[Page images and extracted text]
===============

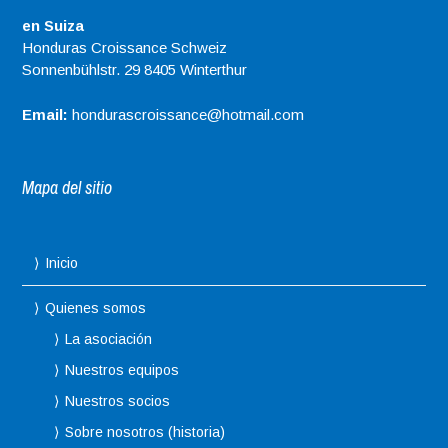
en Suiza
Honduras Croissance Schweiz
Sonnenbühlstr. 29 8405 Winterthur
Email:
hondurascroissance@hotmail.com
Mapa del sitio
Inicio
Quienes somos
La asociación
Nuestros equipos
Nuestros socios
Sobre nosotros (historia)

===============

Could you reproduce the records above exactly, leaving out the pictures?

en Suiza
Honduras Croissance Schweiz
Sonnenbühlstr. 29 8405 Winterthur
Email:
hondurascroissance@hotmail.com
Mapa del sitio
Inicio
Quienes somos
La asociación
Nuestros equipos
Nuestros socios
Sobre nosotros (historia)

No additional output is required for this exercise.